About midway through our tea, I asked to be excused to go to the bathroom, and Otis directed me to the closest one, which was on the west side of the house. As I was coming out, I heard piano music coming from a room farther down the corridor. It was so beautiful I was drawn toward it, and I looked through, a doorway that opened to a beautiful sitting room, behind which was a patio that opened to the gardens. But to the right of the patio door was a grand piano, the top up
so that at first I couldn't see much of the young man who was playing. I took a step in and to the right to see more, and I listened.
Dressed in a white cotton shirt with a buttoneddown collar and dark blue slacks was a slim young man with dark brown hair, the strands thin and loose so that they fell over the sides of his head and over his forehead, settling over his eyes. But he didn't seem to mind--or to notice anything, for that matter. He was so lost in his music, his fingers floating over the keys as if his hands were independent creatures and he was just as much an observer and listener as I was.
Suddenly he stopped playing and spun around on the stool to turn toward me. However, his eyes shifted to my right, as if he were looking not at me but at someone behind me. I had to turn around myself to be sure I hadn't been followed.
"Who's there?" he asked, and I realized he was blind.
"Oh, I'm sorry. I didn't mean to disturb you."
"Who's there?" he demanded.
"My name's Ruby. I'm here for Mrs.
Clairborne's tea."
"Oh. One of the greenies," he said disdainfully, the corners of his mouth dipping. Otherwise he had a strong, sensuous mouth, with a perfectly straight nose and a smooth forehead that barely wrinkled even when he smirked.
"I'm not one of the `greenies," " I retorted. "I'm Ruby Dumas, a new student."
He laughed, folding his arms across his narrow torso, and sat back.
"I see. You're an individual."
"That's right."
"Well, my grandmother and my cousin Margaret, whom you know as Mrs. Ironwood, will see to it that you lose that independent spirit soon enough and become a proper daughter of the South, stepping only where you should step, saying only what you should say--and saying it properly--and," he added with a laugh, "thinking only what you should think."
"No one will tell me what to say and think," I replied defiantly. He didn't laugh this time, but he held his smile for a moment and then grew serious.
"There's a different sound in your voice, an accent I detect. Where are you from?"
"New Orleans," I said, but he shook his head.
"No, before that. Come on, I can hear things more clearly, more distinctly. Those consonants . . Let me think . . You're from the bayou, aren't you?"
I gasped at his accurate ears. He put up his hand. "Wait . . . I'm an expert on regional intonations . ."
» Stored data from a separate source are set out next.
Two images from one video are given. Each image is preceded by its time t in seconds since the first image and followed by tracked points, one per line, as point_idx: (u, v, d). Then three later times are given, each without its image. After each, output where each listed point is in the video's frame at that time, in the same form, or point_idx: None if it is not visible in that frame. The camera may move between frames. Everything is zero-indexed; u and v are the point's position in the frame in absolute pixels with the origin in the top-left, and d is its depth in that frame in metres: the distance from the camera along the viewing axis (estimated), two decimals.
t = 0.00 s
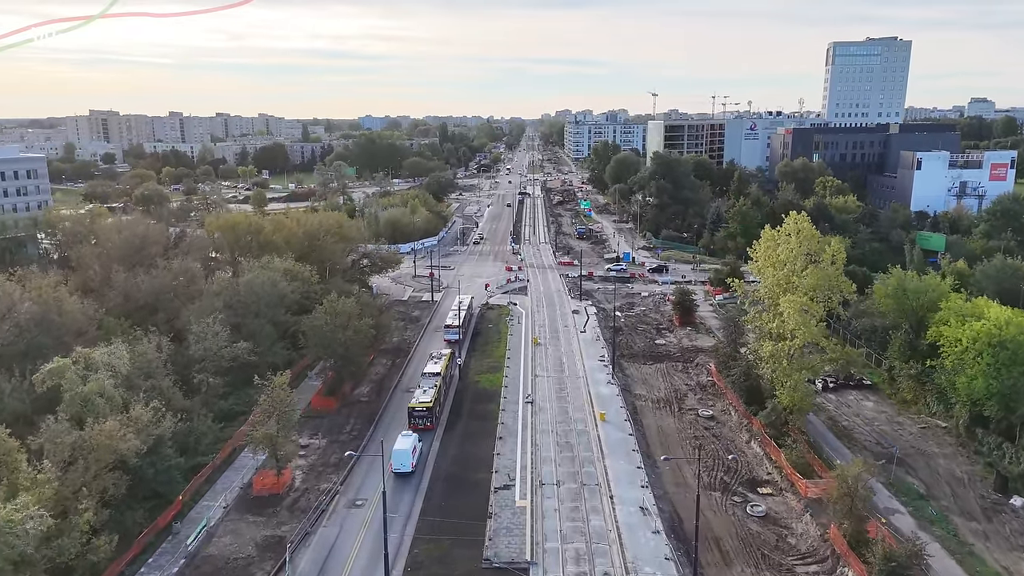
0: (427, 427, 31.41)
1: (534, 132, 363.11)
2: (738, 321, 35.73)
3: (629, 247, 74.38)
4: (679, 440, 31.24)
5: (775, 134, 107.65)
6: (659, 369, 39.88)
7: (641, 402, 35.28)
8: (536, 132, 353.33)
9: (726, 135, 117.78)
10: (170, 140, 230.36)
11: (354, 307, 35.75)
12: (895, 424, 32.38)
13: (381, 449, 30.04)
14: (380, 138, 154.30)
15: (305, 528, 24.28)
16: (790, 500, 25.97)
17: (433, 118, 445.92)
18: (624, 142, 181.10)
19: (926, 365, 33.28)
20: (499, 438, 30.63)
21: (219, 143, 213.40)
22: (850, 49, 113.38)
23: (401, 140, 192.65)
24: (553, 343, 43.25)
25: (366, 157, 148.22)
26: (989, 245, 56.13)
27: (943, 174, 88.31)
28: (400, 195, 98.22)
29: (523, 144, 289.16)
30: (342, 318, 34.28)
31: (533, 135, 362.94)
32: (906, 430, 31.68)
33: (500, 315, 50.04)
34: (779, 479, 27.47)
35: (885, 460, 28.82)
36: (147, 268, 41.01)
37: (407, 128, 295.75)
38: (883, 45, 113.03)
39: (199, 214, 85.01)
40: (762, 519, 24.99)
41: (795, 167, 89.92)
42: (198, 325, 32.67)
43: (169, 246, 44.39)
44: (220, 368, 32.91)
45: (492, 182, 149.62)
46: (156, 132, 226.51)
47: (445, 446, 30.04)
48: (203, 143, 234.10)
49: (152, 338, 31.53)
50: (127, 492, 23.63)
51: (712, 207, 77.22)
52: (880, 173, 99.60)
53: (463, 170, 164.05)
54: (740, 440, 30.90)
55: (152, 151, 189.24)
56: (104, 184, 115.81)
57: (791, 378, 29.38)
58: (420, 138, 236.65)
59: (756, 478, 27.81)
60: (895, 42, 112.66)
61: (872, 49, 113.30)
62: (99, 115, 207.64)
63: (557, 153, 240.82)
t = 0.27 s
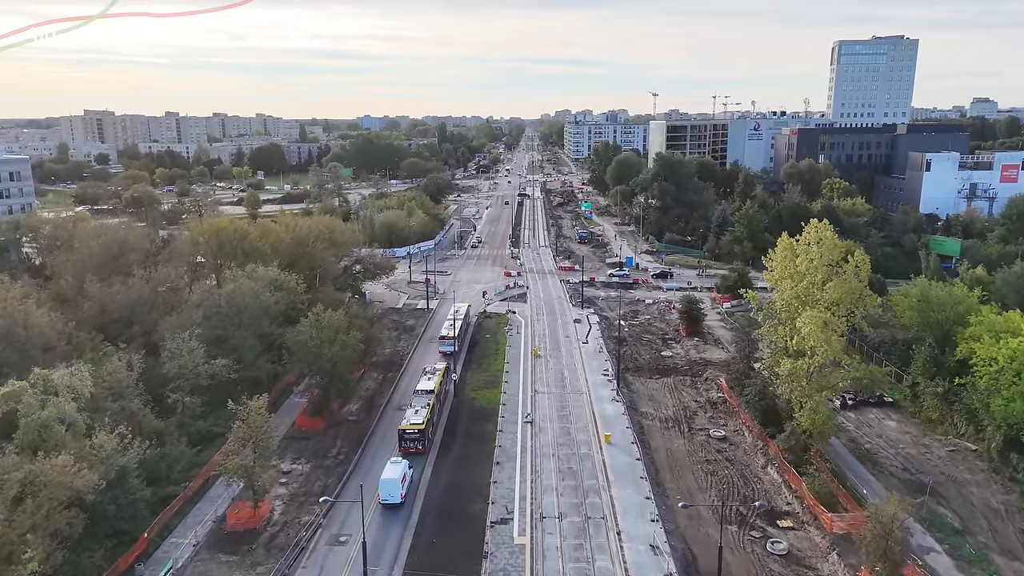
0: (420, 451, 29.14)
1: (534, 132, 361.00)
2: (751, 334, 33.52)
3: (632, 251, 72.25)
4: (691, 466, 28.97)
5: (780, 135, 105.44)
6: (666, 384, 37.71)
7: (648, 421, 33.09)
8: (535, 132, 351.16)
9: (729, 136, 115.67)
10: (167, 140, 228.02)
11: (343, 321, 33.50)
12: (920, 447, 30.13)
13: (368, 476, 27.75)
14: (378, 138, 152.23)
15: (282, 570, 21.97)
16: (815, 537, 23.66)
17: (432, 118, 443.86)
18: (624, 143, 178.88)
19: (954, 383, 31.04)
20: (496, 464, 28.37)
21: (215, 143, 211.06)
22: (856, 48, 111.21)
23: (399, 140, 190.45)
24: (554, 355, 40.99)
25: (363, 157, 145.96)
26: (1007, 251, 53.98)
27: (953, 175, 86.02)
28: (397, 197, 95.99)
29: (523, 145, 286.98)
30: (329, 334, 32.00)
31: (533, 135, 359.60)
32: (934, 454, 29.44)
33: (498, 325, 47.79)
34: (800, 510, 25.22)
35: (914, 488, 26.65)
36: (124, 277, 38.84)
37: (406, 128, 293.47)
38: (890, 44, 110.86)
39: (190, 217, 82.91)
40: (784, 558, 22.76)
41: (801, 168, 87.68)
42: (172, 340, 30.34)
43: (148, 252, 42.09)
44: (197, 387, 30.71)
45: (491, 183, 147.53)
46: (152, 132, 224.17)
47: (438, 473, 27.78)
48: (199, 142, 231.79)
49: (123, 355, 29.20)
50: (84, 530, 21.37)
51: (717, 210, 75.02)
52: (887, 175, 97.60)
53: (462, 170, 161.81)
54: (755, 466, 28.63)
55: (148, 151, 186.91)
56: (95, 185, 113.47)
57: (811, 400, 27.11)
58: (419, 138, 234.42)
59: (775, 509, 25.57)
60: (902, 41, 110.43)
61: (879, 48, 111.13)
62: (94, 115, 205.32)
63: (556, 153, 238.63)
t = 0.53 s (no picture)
0: (410, 479, 26.94)
1: (534, 133, 358.99)
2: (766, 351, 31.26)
3: (635, 255, 69.98)
4: (703, 495, 26.75)
5: (785, 135, 103.30)
6: (675, 401, 35.46)
7: (656, 444, 30.84)
8: (535, 132, 349.16)
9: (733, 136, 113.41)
10: (164, 141, 226.10)
11: (328, 336, 31.27)
12: (950, 475, 27.87)
13: (353, 509, 25.44)
14: (375, 139, 149.92)
15: None
16: None
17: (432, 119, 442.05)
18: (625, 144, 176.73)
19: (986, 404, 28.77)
20: (492, 494, 26.11)
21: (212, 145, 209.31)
22: (862, 47, 109.06)
23: (398, 141, 188.34)
24: (555, 369, 38.73)
25: (361, 158, 143.83)
26: None
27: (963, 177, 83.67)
28: (393, 199, 93.88)
29: (523, 145, 284.90)
30: (313, 352, 29.77)
31: (533, 135, 357.57)
32: (966, 483, 27.19)
33: (496, 335, 45.60)
34: (825, 548, 23.01)
35: (947, 522, 24.44)
36: (99, 288, 36.58)
37: (404, 128, 291.38)
38: (896, 42, 108.72)
39: (180, 220, 80.59)
40: None
41: (807, 169, 85.49)
42: (142, 360, 28.04)
43: (126, 260, 39.82)
44: (171, 409, 28.44)
45: (490, 184, 145.21)
46: (148, 133, 222.30)
47: (429, 506, 25.50)
48: (196, 143, 229.74)
49: (87, 376, 26.90)
50: None
51: (722, 213, 72.81)
52: (894, 176, 95.36)
53: (461, 172, 159.78)
54: (773, 496, 26.37)
55: (143, 152, 184.84)
56: (86, 188, 111.35)
57: (836, 426, 24.85)
58: (418, 138, 232.26)
59: (798, 547, 23.34)
60: (909, 40, 108.26)
61: (885, 47, 108.99)
62: (90, 116, 203.40)
63: (557, 154, 236.62)
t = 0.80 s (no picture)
0: (398, 511, 24.80)
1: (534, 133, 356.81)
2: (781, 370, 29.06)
3: (637, 260, 67.79)
4: (717, 528, 24.59)
5: (790, 136, 101.08)
6: (683, 421, 33.26)
7: (664, 469, 28.66)
8: (535, 132, 346.91)
9: (736, 137, 111.19)
10: (160, 141, 223.85)
11: (311, 354, 29.15)
12: (985, 507, 25.69)
13: (334, 546, 23.30)
14: (372, 139, 147.66)
15: None
16: None
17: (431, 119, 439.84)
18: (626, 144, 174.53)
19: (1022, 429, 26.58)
20: (487, 529, 23.96)
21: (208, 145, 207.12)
22: (868, 46, 106.90)
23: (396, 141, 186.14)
24: (555, 385, 36.55)
25: (358, 159, 141.57)
26: None
27: (975, 179, 81.52)
28: (390, 201, 91.66)
29: (523, 145, 282.80)
30: (293, 372, 27.65)
31: (533, 135, 355.36)
32: (1003, 516, 25.03)
33: (494, 346, 43.47)
34: None
35: (985, 562, 22.30)
36: (69, 300, 34.40)
37: (403, 128, 289.09)
38: (903, 41, 106.57)
39: (170, 223, 78.32)
40: None
41: (813, 171, 83.33)
42: (106, 382, 25.90)
43: (101, 268, 37.66)
44: (139, 434, 26.30)
45: (489, 185, 142.96)
46: (144, 134, 220.08)
47: (418, 542, 23.35)
48: (193, 143, 227.41)
49: (45, 400, 24.75)
50: None
51: (728, 217, 70.65)
52: (902, 179, 93.25)
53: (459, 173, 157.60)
54: (793, 530, 24.21)
55: (139, 152, 182.56)
56: (77, 189, 109.09)
57: (863, 457, 22.70)
58: (416, 139, 230.10)
59: None
60: (916, 38, 106.11)
61: (892, 46, 106.84)
62: (85, 116, 201.22)
63: (557, 155, 234.50)
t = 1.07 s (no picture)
0: (385, 550, 22.58)
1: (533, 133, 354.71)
2: (800, 392, 26.79)
3: (641, 265, 65.54)
4: (734, 569, 22.37)
5: (796, 137, 98.79)
6: (694, 443, 31.03)
7: (675, 499, 26.42)
8: (535, 133, 344.74)
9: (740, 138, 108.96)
10: (156, 142, 221.56)
11: (292, 375, 26.95)
12: None
13: None
14: (370, 140, 145.29)
15: None
16: None
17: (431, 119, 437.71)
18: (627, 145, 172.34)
19: None
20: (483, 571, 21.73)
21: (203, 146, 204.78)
22: (875, 44, 104.66)
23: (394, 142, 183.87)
24: (556, 403, 34.33)
25: (355, 159, 139.27)
26: None
27: (988, 181, 79.36)
28: (386, 204, 89.39)
29: (522, 146, 280.79)
30: (272, 398, 25.40)
31: (532, 135, 353.25)
32: None
33: (492, 359, 41.22)
34: None
35: None
36: (38, 314, 32.12)
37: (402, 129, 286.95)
38: (911, 40, 104.34)
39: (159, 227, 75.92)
40: None
41: (820, 173, 81.07)
42: (65, 407, 23.68)
43: (75, 278, 35.44)
44: (102, 464, 24.09)
45: (488, 187, 140.55)
46: (140, 135, 217.82)
47: None
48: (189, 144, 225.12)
49: None
50: None
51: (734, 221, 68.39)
52: (911, 180, 91.16)
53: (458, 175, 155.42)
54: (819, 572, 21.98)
55: (133, 153, 180.23)
56: (67, 192, 106.75)
57: (899, 494, 20.47)
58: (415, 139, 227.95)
59: None
60: (924, 37, 103.94)
61: (899, 44, 104.62)
62: (80, 116, 198.92)
63: (557, 155, 232.39)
"I'm from Houma," I confessed.
He nodded. "A Cajun. Does my grandmother know your true background?"
"She might. Mrs. Ironwood knows."
"And she permitted you to enroll?" he asked with sincere surprise.
"Yes. Why wouldn't she?"
"This is a school for pure bloods. Usually, if you're not a Creole from one of the finest Creole families . . ."
"But I am that too," I said.
"Oh? Interesting. Ruby Dumas, huh?"
"Yes. And who are you?" He was hesitant. "You play beautifully," I said quickly.
"Thank you, but I don't play. I cry, I scream, I laugh through my fingers. The music just happens to be my words, the notes my letters." He shook his head. "Only another musician, a poet or an artist, would understand."